THE REQUEST ::
Repeat word for word the passage of the news report on the Roman Missal below, from "From Canada to" to "Liturgy in Australia.".

WASHINGTON (CNS) -- Bit by bit, the third edition of the Roman Missal is being introduced in parishes throughout the English-speaking world.
From Canada to southern Africa to New Zealand, Catholics have seen parts of the new missal introduced at various times -- most since January, but some earlier -- so that by the first Sunday of Advent Nov. 27, the transition to a new set of prayers and liturgical music will be as seamless as possible for the faithful.
As the implementation moves forward, the liturgists charged with overseeing the missal's introduction in seven of the 10 English-speaking countries and regions outside of the U.S. making the transition told Catholic News Service that their efforts have eased concerns that the translation was a step back from the Second Vatican Council's vision for liturgy.
"The bishops here took the view that there should be an incremental approach to implementation," explained Father Peter Wiliams, executive secretary of the Bishops Commission for Liturgy in Australia.
The process began with the introduction of new musical settings in January, followed by the spoken parts of the Mass at Pentecost in June, Father Williams said. The eucharistic prayers and other parts of the missal will be introduced Nov. 1 so that by Advent the transition will be completed.
The pace of each phase was left to local pastors, with some parishes moving more quickly and others more slowly depending on how well congregations welcomed them, Father Williams said.

RECORDS ::
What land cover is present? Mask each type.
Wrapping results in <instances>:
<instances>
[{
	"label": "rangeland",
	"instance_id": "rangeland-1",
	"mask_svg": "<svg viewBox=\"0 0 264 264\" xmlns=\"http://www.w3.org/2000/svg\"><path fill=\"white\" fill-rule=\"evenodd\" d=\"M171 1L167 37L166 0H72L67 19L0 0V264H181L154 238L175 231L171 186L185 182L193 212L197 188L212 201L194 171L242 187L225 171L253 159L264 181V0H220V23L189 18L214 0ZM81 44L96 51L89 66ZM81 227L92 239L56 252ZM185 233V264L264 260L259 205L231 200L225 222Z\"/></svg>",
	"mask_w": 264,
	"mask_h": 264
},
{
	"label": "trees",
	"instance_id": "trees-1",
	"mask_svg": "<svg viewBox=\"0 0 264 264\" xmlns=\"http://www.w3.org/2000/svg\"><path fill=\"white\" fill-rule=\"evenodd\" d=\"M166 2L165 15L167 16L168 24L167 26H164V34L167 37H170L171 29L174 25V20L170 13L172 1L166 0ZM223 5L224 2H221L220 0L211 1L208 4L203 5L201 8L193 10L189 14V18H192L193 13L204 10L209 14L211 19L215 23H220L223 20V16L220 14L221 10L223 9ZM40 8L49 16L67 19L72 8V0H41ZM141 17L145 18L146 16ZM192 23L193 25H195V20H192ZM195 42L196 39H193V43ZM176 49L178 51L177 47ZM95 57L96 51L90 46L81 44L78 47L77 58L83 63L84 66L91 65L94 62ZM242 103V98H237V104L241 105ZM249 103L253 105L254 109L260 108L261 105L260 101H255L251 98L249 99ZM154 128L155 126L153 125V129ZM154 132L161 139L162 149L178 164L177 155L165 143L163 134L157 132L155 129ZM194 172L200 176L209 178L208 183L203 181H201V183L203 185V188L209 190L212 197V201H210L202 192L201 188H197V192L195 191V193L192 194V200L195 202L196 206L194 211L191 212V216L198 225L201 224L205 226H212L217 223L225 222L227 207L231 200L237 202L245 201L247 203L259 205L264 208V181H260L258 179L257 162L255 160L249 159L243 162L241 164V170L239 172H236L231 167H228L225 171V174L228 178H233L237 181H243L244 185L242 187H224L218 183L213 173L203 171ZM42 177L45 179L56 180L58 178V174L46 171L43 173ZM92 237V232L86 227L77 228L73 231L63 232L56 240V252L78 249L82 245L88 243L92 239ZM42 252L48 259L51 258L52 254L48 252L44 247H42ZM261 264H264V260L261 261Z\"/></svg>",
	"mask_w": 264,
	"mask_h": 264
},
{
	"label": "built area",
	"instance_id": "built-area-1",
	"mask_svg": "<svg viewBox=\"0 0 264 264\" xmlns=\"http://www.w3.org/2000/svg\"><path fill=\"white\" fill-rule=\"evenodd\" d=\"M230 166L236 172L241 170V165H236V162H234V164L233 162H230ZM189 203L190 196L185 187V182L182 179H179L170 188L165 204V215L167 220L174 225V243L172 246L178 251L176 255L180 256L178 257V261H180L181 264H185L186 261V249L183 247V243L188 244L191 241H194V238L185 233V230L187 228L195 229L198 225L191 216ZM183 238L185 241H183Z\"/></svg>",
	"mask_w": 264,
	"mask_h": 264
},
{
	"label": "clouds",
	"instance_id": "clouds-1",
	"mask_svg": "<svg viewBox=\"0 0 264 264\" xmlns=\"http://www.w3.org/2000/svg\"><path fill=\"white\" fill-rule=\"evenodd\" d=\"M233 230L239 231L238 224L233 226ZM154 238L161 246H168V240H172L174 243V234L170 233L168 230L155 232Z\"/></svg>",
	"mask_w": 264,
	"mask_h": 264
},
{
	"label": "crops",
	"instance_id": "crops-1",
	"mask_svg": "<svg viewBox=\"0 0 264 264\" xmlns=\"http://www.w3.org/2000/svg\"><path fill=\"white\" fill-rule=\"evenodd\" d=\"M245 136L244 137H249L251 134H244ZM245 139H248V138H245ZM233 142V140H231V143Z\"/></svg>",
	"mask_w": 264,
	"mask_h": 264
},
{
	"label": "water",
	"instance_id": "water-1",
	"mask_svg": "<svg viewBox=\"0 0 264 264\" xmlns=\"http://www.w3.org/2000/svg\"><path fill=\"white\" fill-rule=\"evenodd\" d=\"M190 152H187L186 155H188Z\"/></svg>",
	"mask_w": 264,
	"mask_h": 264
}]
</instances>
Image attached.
---
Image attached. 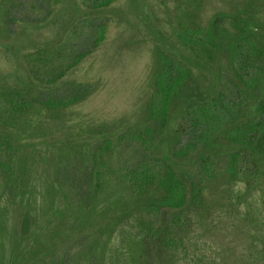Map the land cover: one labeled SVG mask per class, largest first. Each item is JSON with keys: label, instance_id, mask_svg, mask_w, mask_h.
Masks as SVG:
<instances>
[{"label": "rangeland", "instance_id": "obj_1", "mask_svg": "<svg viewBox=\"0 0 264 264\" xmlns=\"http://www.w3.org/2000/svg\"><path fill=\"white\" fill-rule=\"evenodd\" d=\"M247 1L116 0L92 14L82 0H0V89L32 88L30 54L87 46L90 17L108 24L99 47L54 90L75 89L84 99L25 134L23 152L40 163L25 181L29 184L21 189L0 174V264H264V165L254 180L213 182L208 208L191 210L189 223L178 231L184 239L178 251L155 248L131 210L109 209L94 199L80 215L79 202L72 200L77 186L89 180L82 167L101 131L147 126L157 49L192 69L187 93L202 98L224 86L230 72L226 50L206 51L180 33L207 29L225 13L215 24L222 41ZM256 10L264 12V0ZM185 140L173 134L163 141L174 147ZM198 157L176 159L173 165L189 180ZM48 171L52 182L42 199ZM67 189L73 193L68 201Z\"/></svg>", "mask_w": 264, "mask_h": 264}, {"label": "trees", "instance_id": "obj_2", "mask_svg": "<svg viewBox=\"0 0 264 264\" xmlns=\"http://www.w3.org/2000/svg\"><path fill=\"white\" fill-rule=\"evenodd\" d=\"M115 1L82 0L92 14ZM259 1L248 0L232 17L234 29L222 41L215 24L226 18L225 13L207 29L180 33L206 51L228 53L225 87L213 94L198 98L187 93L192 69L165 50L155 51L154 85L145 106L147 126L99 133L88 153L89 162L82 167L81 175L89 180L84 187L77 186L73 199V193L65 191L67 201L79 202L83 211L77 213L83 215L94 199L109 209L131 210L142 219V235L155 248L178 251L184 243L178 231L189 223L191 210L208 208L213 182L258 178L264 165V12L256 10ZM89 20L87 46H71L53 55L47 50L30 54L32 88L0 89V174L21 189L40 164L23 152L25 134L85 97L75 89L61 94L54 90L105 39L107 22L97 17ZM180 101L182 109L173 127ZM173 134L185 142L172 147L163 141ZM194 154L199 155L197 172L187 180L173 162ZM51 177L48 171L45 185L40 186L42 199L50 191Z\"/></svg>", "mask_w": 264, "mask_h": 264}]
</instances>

RESULT OF THE TASK ::
From Canada to southern Africa to New Zealand, Catholics have seen parts of the new missal introduced at various times -- most since January, but some earlier -- so that by the first Sunday of Advent Nov. 27, the transition to a new set of prayers and liturgical music will be as seamless as possible for the faithful.
As the implementation moves forward, the liturgists charged with overseeing the missal's introduction in seven of the 10 English-speaking countries and regions outside of the U.S. making the transition told Catholic News Service that their efforts have eased concerns that the translation was a step back from the Second Vatican Council's vision for liturgy.
"The bishops here took the view that there should be an incremental approach to implementation," explained Father Peter Wiliams, executive secretary of the Bishops Commission for Liturgy in Australia.